Another participant echoed this sentiment. While a crisis soaks up high volumes of precious fuel, a crisis also provides fuel – fuel for the imagination and creativity: “Stop thinking about change as something we’re going to get through, but something that we have to master, that we have to be good at. I’m beginning to hear a couple people go, “I’m tired.” I’m thinking, “If you’re not exhilarated by this kind of change, then you may not be the right person for the role that we’ve got you in. Maybe we need to look at a different role if you find this exhausting.” My feeling is, get yourself in the mindset that, “This is normal. This isn’t strenuous. It’s not exhausting. I think differently now.” My imagination is a lot more lively in moments like this.”
In a similar vein, a third participant observed that the sustained excitement has opened the mind to a new realm of possibility for long-term change:
“I see us now turning the page to what I imagine to be a new world, or at least thinking about it. And I’m seeing it as an opportunity. I know I’ve been more open-minded, and so has my mayor. She’s been more willing to listen and try new things than I’ve ever seen. I think there’s an opportunity to leverage that excitement.”
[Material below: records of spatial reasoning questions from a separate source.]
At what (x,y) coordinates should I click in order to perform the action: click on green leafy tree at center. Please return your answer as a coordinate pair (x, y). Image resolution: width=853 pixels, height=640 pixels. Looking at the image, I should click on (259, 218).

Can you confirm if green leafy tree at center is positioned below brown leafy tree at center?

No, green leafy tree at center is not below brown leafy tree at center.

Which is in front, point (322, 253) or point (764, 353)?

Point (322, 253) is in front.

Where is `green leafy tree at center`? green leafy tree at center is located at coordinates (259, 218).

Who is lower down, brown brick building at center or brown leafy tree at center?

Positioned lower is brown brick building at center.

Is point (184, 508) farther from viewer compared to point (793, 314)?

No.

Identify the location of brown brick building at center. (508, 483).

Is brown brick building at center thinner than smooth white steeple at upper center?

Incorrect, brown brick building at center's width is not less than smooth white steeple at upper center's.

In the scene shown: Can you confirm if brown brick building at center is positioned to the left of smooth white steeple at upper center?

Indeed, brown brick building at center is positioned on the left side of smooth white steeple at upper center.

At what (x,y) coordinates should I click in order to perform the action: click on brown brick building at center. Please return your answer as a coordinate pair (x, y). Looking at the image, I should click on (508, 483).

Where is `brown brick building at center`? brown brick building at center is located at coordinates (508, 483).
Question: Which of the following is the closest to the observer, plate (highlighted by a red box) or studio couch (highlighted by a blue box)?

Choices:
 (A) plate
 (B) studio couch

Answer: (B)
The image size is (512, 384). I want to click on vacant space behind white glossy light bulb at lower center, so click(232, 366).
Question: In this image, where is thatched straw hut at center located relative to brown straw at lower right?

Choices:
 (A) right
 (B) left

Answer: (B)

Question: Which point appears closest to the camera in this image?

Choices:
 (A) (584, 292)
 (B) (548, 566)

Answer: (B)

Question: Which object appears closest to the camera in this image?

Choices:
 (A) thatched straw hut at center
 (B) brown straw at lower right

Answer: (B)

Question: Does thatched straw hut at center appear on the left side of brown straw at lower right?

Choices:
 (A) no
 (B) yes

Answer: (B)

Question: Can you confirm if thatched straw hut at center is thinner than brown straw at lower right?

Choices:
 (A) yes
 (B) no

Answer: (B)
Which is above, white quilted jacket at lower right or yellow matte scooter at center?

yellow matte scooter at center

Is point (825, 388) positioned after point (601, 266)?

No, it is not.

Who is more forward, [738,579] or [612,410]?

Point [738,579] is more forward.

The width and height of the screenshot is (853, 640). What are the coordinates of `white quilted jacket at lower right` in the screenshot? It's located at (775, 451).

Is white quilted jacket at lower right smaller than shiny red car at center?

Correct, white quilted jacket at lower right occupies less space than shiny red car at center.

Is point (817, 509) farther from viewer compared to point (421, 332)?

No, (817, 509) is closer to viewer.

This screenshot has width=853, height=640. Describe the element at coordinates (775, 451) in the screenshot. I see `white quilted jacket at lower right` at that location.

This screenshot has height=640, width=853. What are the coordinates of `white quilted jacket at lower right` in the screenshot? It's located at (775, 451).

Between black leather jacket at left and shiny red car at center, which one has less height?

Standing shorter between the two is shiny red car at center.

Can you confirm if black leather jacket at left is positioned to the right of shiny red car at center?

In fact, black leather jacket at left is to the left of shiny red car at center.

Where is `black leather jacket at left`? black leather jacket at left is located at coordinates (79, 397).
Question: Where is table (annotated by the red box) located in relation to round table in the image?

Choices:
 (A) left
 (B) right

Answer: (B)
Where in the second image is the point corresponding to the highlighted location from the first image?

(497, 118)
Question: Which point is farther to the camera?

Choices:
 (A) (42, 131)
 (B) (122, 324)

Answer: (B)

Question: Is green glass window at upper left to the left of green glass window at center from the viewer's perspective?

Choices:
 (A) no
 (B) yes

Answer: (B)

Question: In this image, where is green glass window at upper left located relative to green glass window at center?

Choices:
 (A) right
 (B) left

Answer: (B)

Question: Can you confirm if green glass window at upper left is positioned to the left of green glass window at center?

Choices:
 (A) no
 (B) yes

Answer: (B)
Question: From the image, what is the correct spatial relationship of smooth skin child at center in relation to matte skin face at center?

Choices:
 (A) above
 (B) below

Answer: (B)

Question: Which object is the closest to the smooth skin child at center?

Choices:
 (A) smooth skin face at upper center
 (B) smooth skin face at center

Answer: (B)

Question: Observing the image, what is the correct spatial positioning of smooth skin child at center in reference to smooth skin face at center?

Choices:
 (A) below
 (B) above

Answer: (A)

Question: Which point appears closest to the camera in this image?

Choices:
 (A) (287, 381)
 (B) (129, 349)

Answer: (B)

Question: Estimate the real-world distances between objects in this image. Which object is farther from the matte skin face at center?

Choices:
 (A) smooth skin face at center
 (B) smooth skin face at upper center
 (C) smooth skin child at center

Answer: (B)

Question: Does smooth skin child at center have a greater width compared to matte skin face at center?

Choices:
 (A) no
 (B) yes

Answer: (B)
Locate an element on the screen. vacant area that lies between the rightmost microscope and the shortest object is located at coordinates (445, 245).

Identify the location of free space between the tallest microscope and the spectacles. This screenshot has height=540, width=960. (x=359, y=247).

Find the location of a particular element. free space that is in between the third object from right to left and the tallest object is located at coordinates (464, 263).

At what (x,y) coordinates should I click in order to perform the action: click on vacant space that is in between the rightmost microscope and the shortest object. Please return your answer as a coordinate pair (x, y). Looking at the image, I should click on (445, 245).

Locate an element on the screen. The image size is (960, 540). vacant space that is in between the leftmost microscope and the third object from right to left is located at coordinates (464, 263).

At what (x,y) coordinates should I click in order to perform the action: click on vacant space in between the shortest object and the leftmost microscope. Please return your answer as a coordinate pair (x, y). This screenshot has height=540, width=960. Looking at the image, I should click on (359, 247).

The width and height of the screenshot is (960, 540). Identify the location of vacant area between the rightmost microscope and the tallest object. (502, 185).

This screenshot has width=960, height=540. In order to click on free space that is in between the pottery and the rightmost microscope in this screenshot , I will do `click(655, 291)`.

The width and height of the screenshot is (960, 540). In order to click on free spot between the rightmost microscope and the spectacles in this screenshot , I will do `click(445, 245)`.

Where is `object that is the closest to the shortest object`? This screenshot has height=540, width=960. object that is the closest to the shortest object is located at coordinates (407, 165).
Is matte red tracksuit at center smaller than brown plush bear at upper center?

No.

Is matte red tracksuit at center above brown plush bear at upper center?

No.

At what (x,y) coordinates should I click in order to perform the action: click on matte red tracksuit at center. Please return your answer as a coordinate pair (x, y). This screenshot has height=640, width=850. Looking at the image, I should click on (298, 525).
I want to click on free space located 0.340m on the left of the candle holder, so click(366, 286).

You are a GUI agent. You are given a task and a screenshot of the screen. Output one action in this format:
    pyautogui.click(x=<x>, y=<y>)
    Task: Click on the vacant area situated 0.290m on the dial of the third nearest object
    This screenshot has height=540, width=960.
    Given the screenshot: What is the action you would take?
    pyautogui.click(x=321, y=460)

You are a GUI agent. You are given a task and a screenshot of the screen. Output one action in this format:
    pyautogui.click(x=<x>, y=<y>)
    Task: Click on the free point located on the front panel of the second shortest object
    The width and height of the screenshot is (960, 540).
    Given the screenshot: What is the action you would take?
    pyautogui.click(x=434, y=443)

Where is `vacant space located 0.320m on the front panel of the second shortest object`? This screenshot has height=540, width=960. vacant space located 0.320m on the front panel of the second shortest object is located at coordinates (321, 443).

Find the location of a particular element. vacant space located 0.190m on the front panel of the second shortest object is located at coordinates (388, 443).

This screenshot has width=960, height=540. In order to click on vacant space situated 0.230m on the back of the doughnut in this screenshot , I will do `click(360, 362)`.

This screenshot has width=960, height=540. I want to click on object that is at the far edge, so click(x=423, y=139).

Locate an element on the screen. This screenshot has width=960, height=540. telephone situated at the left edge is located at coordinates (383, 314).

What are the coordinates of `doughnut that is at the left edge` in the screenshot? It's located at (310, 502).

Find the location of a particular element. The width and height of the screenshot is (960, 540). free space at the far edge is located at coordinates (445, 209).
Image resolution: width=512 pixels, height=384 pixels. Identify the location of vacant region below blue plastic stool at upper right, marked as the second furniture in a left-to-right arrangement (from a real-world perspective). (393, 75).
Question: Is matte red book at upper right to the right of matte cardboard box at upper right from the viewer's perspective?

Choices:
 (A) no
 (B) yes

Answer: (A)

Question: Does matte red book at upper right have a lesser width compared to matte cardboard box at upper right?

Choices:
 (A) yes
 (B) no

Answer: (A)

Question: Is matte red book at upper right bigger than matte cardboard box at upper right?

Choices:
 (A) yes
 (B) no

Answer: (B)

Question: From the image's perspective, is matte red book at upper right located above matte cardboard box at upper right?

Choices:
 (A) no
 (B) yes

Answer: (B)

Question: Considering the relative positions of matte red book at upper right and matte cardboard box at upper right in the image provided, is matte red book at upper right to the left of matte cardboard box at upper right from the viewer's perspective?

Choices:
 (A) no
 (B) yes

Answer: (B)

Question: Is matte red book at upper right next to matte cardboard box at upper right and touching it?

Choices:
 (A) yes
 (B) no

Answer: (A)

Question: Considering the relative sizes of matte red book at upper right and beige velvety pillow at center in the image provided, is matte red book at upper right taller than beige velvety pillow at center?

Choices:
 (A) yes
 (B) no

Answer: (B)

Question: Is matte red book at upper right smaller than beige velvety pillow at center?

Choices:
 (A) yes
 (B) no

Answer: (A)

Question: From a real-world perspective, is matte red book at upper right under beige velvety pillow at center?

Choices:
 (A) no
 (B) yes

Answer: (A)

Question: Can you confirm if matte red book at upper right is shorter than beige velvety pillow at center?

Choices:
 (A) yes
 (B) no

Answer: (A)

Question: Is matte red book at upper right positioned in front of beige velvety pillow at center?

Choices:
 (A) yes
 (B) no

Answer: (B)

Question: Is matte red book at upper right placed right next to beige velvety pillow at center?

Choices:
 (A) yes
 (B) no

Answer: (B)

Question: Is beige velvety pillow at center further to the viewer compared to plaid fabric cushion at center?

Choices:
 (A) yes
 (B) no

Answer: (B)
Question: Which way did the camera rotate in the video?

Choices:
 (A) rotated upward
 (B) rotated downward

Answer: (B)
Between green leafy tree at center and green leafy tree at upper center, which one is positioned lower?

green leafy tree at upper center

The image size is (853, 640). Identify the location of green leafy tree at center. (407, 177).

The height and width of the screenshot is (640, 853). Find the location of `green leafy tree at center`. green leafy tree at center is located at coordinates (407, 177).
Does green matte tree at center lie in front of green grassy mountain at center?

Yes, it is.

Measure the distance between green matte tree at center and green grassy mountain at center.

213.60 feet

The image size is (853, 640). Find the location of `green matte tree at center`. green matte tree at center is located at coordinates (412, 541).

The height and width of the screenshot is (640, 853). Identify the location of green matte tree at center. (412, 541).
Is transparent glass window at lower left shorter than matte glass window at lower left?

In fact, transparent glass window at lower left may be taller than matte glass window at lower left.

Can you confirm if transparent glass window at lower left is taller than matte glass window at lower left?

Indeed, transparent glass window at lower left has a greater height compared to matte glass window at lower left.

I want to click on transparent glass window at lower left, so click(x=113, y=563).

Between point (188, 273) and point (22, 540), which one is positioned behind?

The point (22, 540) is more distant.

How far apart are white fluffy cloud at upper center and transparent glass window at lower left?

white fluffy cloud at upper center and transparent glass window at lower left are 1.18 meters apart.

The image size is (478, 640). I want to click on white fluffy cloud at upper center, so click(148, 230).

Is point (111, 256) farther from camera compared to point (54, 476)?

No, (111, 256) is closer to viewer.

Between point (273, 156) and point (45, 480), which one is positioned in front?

This discovery that crisis brings out the best in some people – and may even lead to critical transformations that are impossible under normal circumstances – is not new, but gets forgotten in the gap between crises. Some would argue it’s part of how we became such a successful species in the first place. A larger question now looms, however, in the age of climate change: how to activate these extraordinary capabilities in advance of disaster, so that we gives ourselves the best possible chance of not actually reaching the disaster?